A study of women playing an imaginary slot machine game showed their brain responses changed in anticipation of a payout depending on the phases of their menstrual cycles.
This might help explain other studies that show women get a bigger kick from cocaine and amphetamines during one phase of the fertility cycle -- and perhaps why women are less vulnerable to schizophrenia than men are, the researchers said.
"This demonstrates for the first time that female ... hormones affect the reward system in very specific ways during particular parts of the cycle," said Dr. Karen Berman of the U.S. National Institute of Mental Health, who worked on the study published in the Proceedings of the
National Academy of Sciences.
"It is interesting to speculate that this may have evolutionary advantages and may affect behaviors that have been shown in other studies to also be affected by cycles."

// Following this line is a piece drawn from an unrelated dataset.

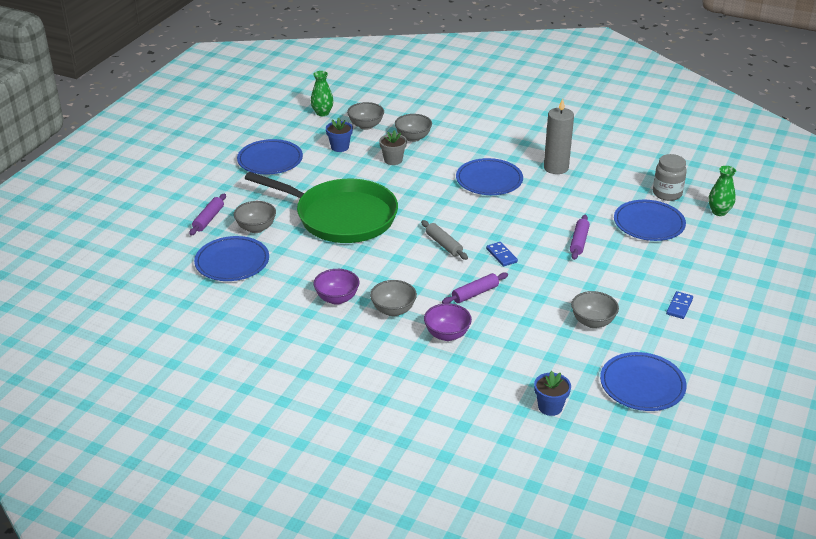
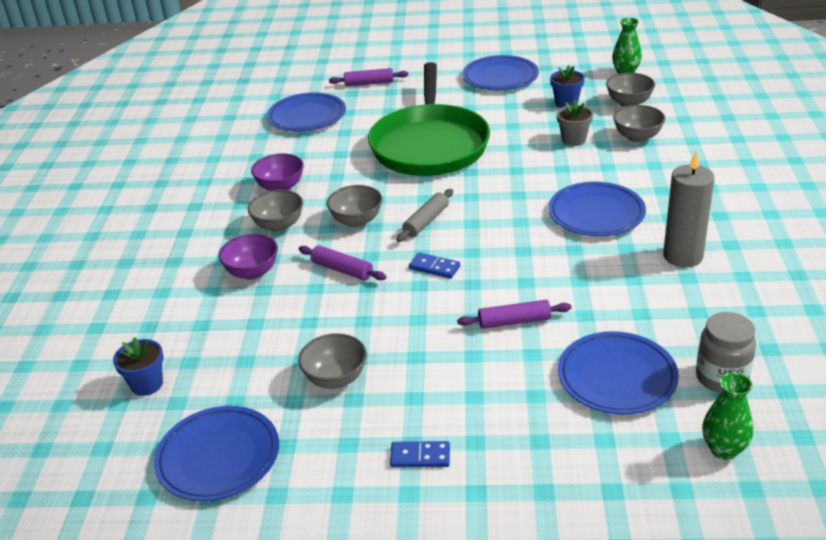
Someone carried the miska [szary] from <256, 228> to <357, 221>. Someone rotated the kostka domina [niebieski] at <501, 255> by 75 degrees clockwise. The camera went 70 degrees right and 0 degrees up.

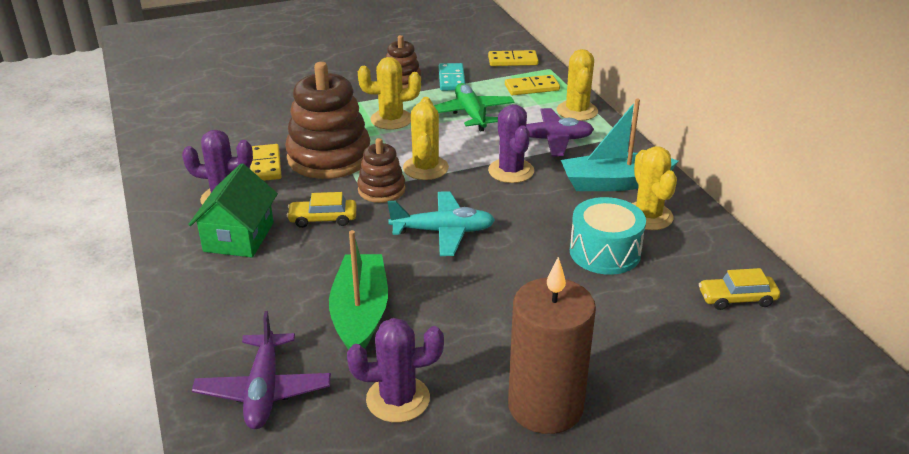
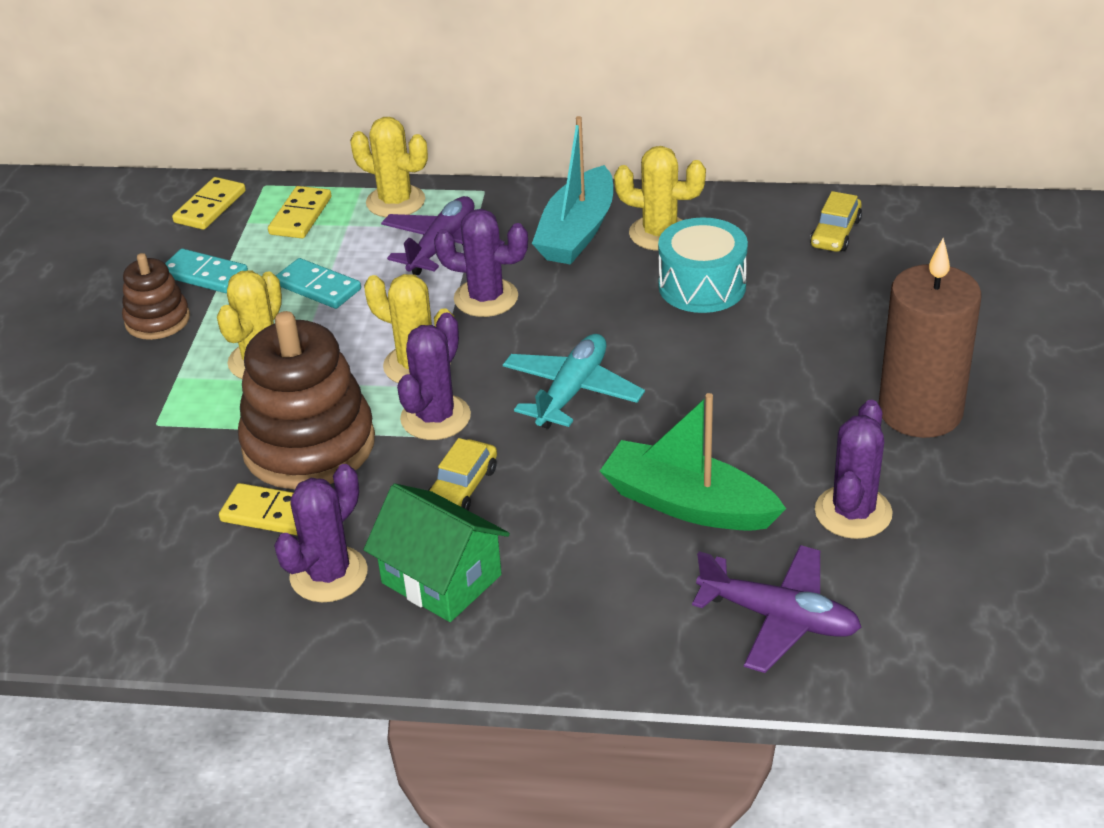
Someone swapped the samolot [zielony] at <471, 114> for the kostka domina [turkusowy] at <318, 287>. Someone swapped the zabawka nakładanka [brązowy] at <381, 190> for the kaktus [fioletowy] at <435, 417>. The camera went 60 degrees left and 5 degrees up.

For instance, not only are women more susceptible to drug abuse at certain points, but they may also find testosterone-type facial traits in men more appealing at certain times in their cycles, Berman said.
What this does not mean is that women are somehow more emotional or vulnerable to hormones than men are, she stressed.
"I think it is important to keep in mind that this isn't the only thing that is going on in women's brains," she said in a telephone interview.
"We have very important regulatory areas and homeostatic mechanisms that keep us in line, keep us functioning, keep us focused, keep us productive," she added.
"I would really hate for this work to be interpreted in a way to make us seem that we are at the call of our hormones because I don't think that is the case."
Berman, working with Dr. Jean-Claude Dreher of France's national scientific research center CNRS and colleagues, used functional magnetic resonance imaging or fMRI to get real-time images of the brain activity of 15 women.
The women played a hypothetical slot machine game, with payouts of $10 or $20.
Different areas of the brain lit up in anticipation of a payout -- a reward -- depending on the menstrual cycle phase. For instance, during the midfollicular phase, which comes four to eight days after menstrual bleeding starts, the orbitofrontal cortex and amygdala of the brain were more active.
At this phase, estrogen is produced but progesterone levels are low.
Berman said it is too soon to connect any of the findings with specific behaviors.
Berman noted that estrogen has been found to protect brain cells, and the findings could also shed light on other studies of why women develop schizophrenia later in life than men and at lower rates.
She would like to study women past menopause, who produce much lower levels of hormones.
Hormones also affect the brains of men, but in different ways, Berman said. Her team did not study men for this report.